* [Directions]: Apart from the pictures, every entry should be reproduced exactly.

* [Extracted entries]:
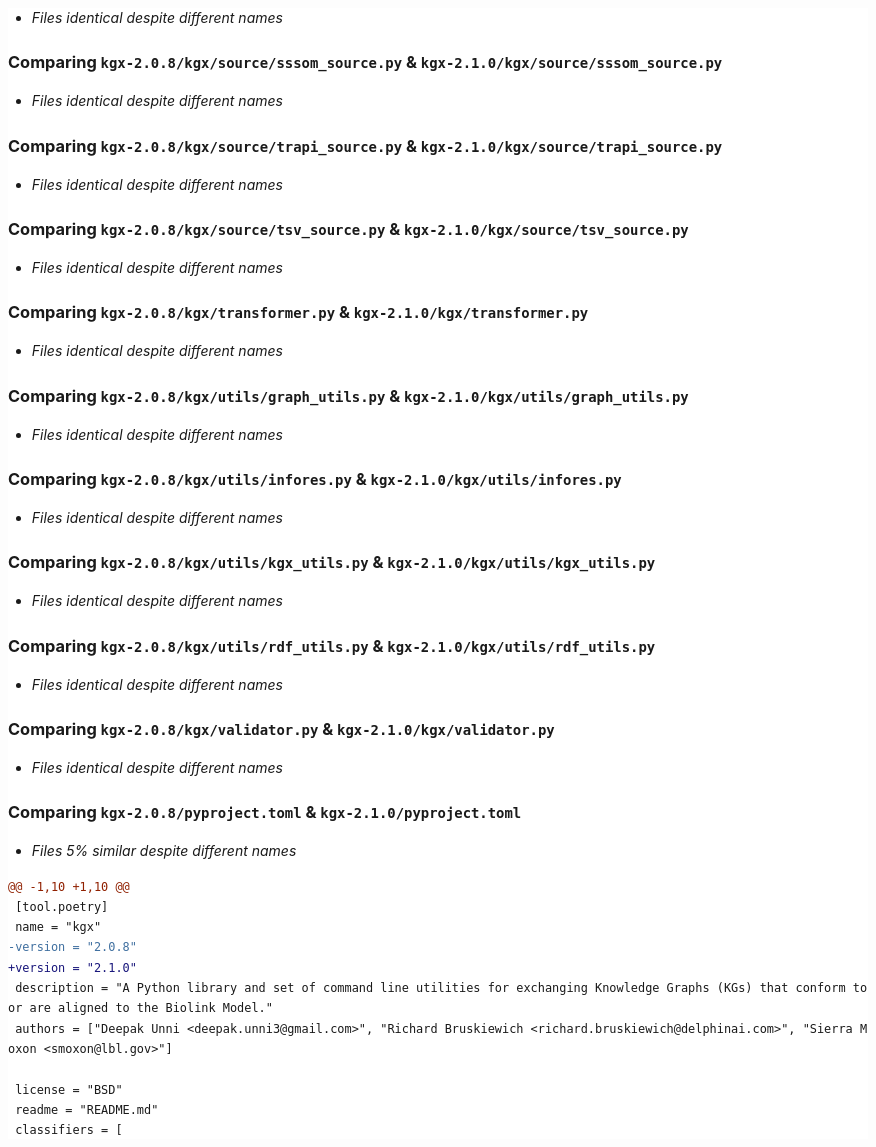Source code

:  * *Files identical despite different names*

### Comparing `kgx-2.0.8/kgx/source/sssom_source.py` & `kgx-2.1.0/kgx/source/sssom_source.py`

 * *Files identical despite different names*

### Comparing `kgx-2.0.8/kgx/source/trapi_source.py` & `kgx-2.1.0/kgx/source/trapi_source.py`

 * *Files identical despite different names*

### Comparing `kgx-2.0.8/kgx/source/tsv_source.py` & `kgx-2.1.0/kgx/source/tsv_source.py`

 * *Files identical despite different names*

### Comparing `kgx-2.0.8/kgx/transformer.py` & `kgx-2.1.0/kgx/transformer.py`

 * *Files identical despite different names*

### Comparing `kgx-2.0.8/kgx/utils/graph_utils.py` & `kgx-2.1.0/kgx/utils/graph_utils.py`

 * *Files identical despite different names*

### Comparing `kgx-2.0.8/kgx/utils/infores.py` & `kgx-2.1.0/kgx/utils/infores.py`

 * *Files identical despite different names*

### Comparing `kgx-2.0.8/kgx/utils/kgx_utils.py` & `kgx-2.1.0/kgx/utils/kgx_utils.py`

 * *Files identical despite different names*

### Comparing `kgx-2.0.8/kgx/utils/rdf_utils.py` & `kgx-2.1.0/kgx/utils/rdf_utils.py`

 * *Files identical despite different names*

### Comparing `kgx-2.0.8/kgx/validator.py` & `kgx-2.1.0/kgx/validator.py`

 * *Files identical despite different names*

### Comparing `kgx-2.0.8/pyproject.toml` & `kgx-2.1.0/pyproject.toml`

 * *Files 5% similar despite different names*

```diff
@@ -1,10 +1,10 @@
 [tool.poetry]
 name = "kgx"
-version = "2.0.8"
+version = "2.1.0"
 description = "A Python library and set of command line utilities for exchanging Knowledge Graphs (KGs) that conform to or are aligned to the Biolink Model."
 authors = ["Deepak Unni <deepak.unni3@gmail.com>", "Richard Bruskiewich <richard.bruskiewich@delphinai.com>", "Sierra Moxon <smoxon@lbl.gov>"]
 
 license = "BSD"
 readme = "README.md"
 classifiers = [
```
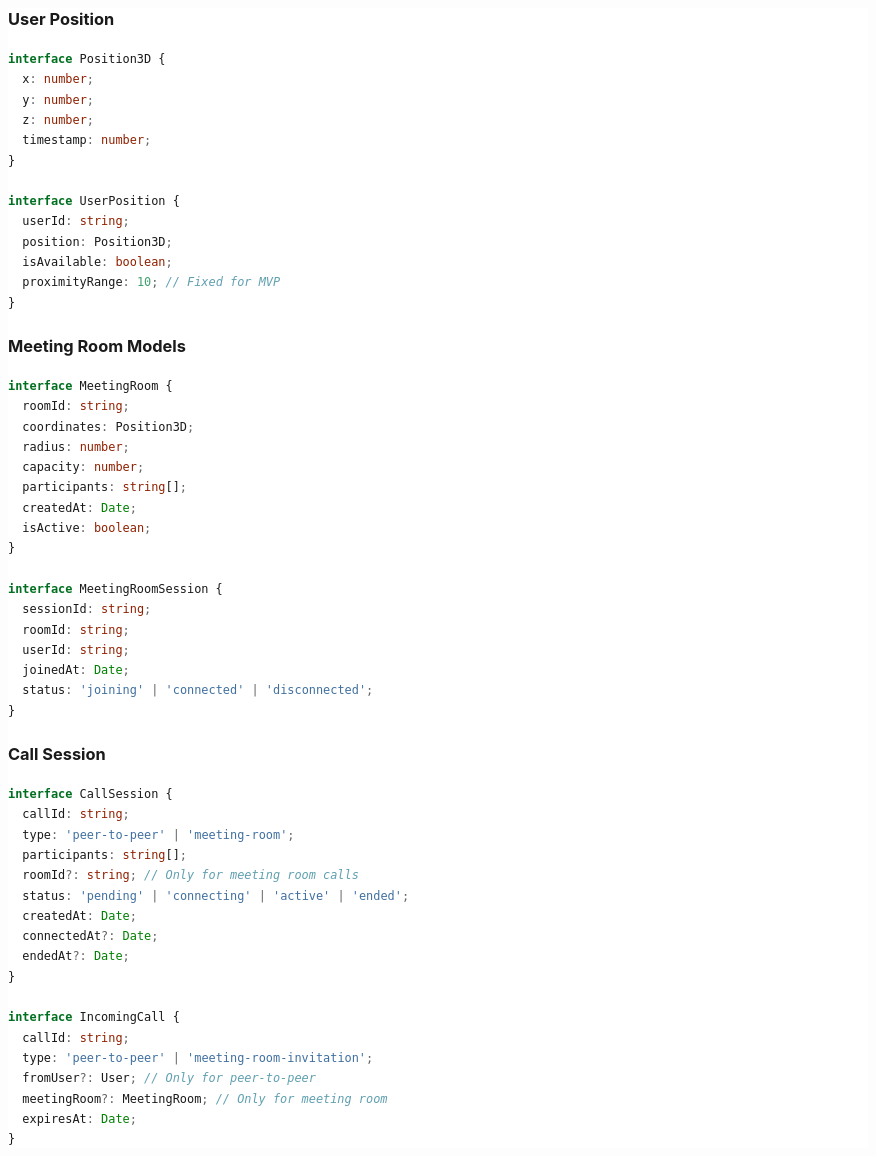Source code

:### User Position
```typescript
interface Position3D {
  x: number;
  y: number;
  z: number;
  timestamp: number;
}

interface UserPosition {
  userId: string;
  position: Position3D;
  isAvailable: boolean;
  proximityRange: 10; // Fixed for MVP
}
```

### Meeting Room Models
```typescript
interface MeetingRoom {
  roomId: string;
  coordinates: Position3D;
  radius: number;
  capacity: number;
  participants: string[];
  createdAt: Date;
  isActive: boolean;
}

interface MeetingRoomSession {
  sessionId: string;
  roomId: string;
  userId: string;
  joinedAt: Date;
  status: 'joining' | 'connected' | 'disconnected';
}
```

### Call Session
```typescript
interface CallSession {
  callId: string;
  type: 'peer-to-peer' | 'meeting-room';
  participants: string[];
  roomId?: string; // Only for meeting room calls
  status: 'pending' | 'connecting' | 'active' | 'ended';
  createdAt: Date;
  connectedAt?: Date;
  endedAt?: Date;
}

interface IncomingCall {
  callId: string;
  type: 'peer-to-peer' | 'meeting-room-invitation';
  fromUser?: User; // Only for peer-to-peer
  meetingRoom?: MeetingRoom; // Only for meeting room
  expiresAt: Date;
}
```
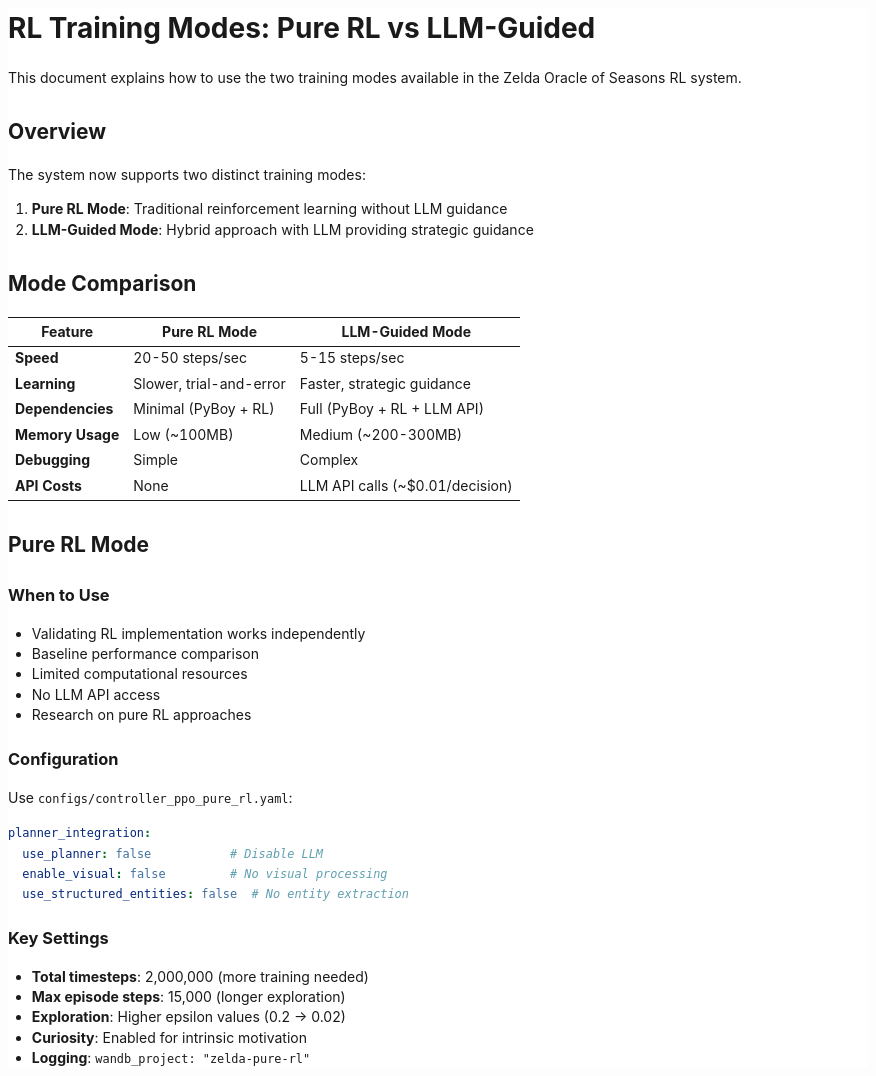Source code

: # RL Training Modes: Pure RL vs LLM-Guided

This document explains how to use the two training modes available in the Zelda Oracle of Seasons RL system.

## Overview

The system now supports two distinct training modes:

1. **Pure RL Mode**: Traditional reinforcement learning without LLM guidance
2. **LLM-Guided Mode**: Hybrid approach with LLM providing strategic guidance

## Mode Comparison

| Feature | Pure RL Mode | LLM-Guided Mode |
|---------|-------------|-----------------|
| **Speed** | 20-50 steps/sec | 5-15 steps/sec |
| **Learning** | Slower, trial-and-error | Faster, strategic guidance |
| **Dependencies** | Minimal (PyBoy + RL) | Full (PyBoy + RL + LLM API) |
| **Memory Usage** | Low (~100MB) | Medium (~200-300MB) |
| **Debugging** | Simple | Complex |
| **API Costs** | None | LLM API calls (~$0.01/decision) |

## Pure RL Mode

### When to Use
- Validating RL implementation works independently
- Baseline performance comparison
- Limited computational resources
- No LLM API access
- Research on pure RL approaches

### Configuration

Use `configs/controller_ppo_pure_rl.yaml`:

```yaml
planner_integration:
  use_planner: false           # Disable LLM
  enable_visual: false         # No visual processing
  use_structured_entities: false  # No entity extraction
```

### Key Settings
- **Total timesteps**: 2,000,000 (more training needed)
- **Max episode steps**: 15,000 (longer exploration)
- **Exploration**: Higher epsilon values (0.2 → 0.02)
- **Curiosity**: Enabled for intrinsic motivation
- **Logging**: `wandb_project: "zelda-pure-rl"`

* [Answer box]:
Source code

:  * *Files identical despite different names*

### Comparing `kgx-2.0.8/kgx/source/sssom_source.py` & `kgx-2.1.0/kgx/source/sssom_source.py`

 * *Files identical despite different names*

### Comparing `kgx-2.0.8/kgx/source/trapi_source.py` & `kgx-2.1.0/kgx/source/trapi_source.py`

 * *Files identical despite different names*

### Comparing `kgx-2.0.8/kgx/source/tsv_source.py` & `kgx-2.1.0/kgx/source/tsv_source.py`

 * *Files identical despite different names*

### Comparing `kgx-2.0.8/kgx/transformer.py` & `kgx-2.1.0/kgx/transformer.py`

 * *Files identical despite different names*

### Comparing `kgx-2.0.8/kgx/utils/graph_utils.py` & `kgx-2.1.0/kgx/utils/graph_utils.py`

 * *Files identical despite different names*

### Comparing `kgx-2.0.8/kgx/utils/infores.py` & `kgx-2.1.0/kgx/utils/infores.py`

 * *Files identical despite different names*

### Comparing `kgx-2.0.8/kgx/utils/kgx_utils.py` & `kgx-2.1.0/kgx/utils/kgx_utils.py`

 * *Files identical despite different names*

### Comparing `kgx-2.0.8/kgx/utils/rdf_utils.py` & `kgx-2.1.0/kgx/utils/rdf_utils.py`

 * *Files identical despite different names*

### Comparing `kgx-2.0.8/kgx/validator.py` & `kgx-2.1.0/kgx/validator.py`

 * *Files identical despite different names*

### Comparing `kgx-2.0.8/pyproject.toml` & `kgx-2.1.0/pyproject.toml`

 * *Files 5% similar despite different names*

```diff
@@ -1,10 +1,10 @@
 [tool.poetry]
 name = "kgx"
-version = "2.0.8"
+version = "2.1.0"
 description = "A Python library and set of command line utilities for exchanging Knowledge Graphs (KGs) that conform to or are aligned to the Biolink Model."
 authors = ["Deepak Unni <deepak.unni3@gmail.com>", "Richard Bruskiewich <richard.bruskiewich@delphinai.com>", "Sierra Moxon <smoxon@lbl.gov>"]
 
 license = "BSD"
 readme = "README.md"
 classifiers = [
```
Source code

:### User Position
```typescript
interface Position3D {
  x: number;
  y: number;
  z: number;
  timestamp: number;
}

interface UserPosition {
  userId: string;
  position: Position3D;
  isAvailable: boolean;
  proximityRange: 10; // Fixed for MVP
}
```

### Meeting Room Models
```typescript
interface MeetingRoom {
  roomId: string;
  coordinates: Position3D;
  radius: number;
  capacity: number;
  participants: string[];
  createdAt: Date;
  isActive: boolean;
}

interface MeetingRoomSession {
  sessionId: string;
  roomId: string;
  userId: string;
  joinedAt: Date;
  status: 'joining' | 'connected' | 'disconnected';
}
```

### Call Session
```typescript
interface CallSession {
  callId: string;
  type: 'peer-to-peer' | 'meeting-room';
  participants: string[];
  roomId?: string; // Only for meeting room calls
  status: 'pending' | 'connecting' | 'active' | 'ended';
  createdAt: Date;
  connectedAt?: Date;
  endedAt?: Date;
}

interface IncomingCall {
  callId: string;
  type: 'peer-to-peer' | 'meeting-room-invitation';
  fromUser?: User; // Only for peer-to-peer
  meetingRoom?: MeetingRoom; // Only for meeting room
  expiresAt: Date;
}
```
Source code

: # RL Training Modes: Pure RL vs LLM-Guided

This document explains how to use the two training modes available in the Zelda Oracle of Seasons RL system.

## Overview

The system now supports two distinct training modes:

1. **Pure RL Mode**: Traditional reinforcement learning without LLM guidance
2. **LLM-Guided Mode**: Hybrid approach with LLM providing strategic guidance

## Mode Comparison

| Feature | Pure RL Mode | LLM-Guided Mode |
|---------|-------------|-----------------|
| **Speed** | 20-50 steps/sec | 5-15 steps/sec |
| **Learning** | Slower, trial-and-error | Faster, strategic guidance |
| **Dependencies** | Minimal (PyBoy + RL) | Full (PyBoy + RL + LLM API) |
| **Memory Usage** | Low (~100MB) | Medium (~200-300MB) |
| **Debugging** | Simple | Complex |
| **API Costs** | None | LLM API calls (~$0.01/decision) |

## Pure RL Mode

### When to Use
- Validating RL implementation works independently
- Baseline performance comparison
- Limited computational resources
- No LLM API access
- Research on pure RL approaches

### Configuration

Use `configs/controller_ppo_pure_rl.yaml`:

```yaml
planner_integration:
  use_planner: false           # Disable LLM
  enable_visual: false         # No visual processing
  use_structured_entities: false  # No entity extraction
```

### Key Settings
- **Total timesteps**: 2,000,000 (more training needed)
- **Max episode steps**: 15,000 (longer exploration)
- **Exploration**: Higher epsilon values (0.2 → 0.02)
- **Curiosity**: Enabled for intrinsic motivation
- **Logging**: `wandb_project: "zelda-pure-rl"`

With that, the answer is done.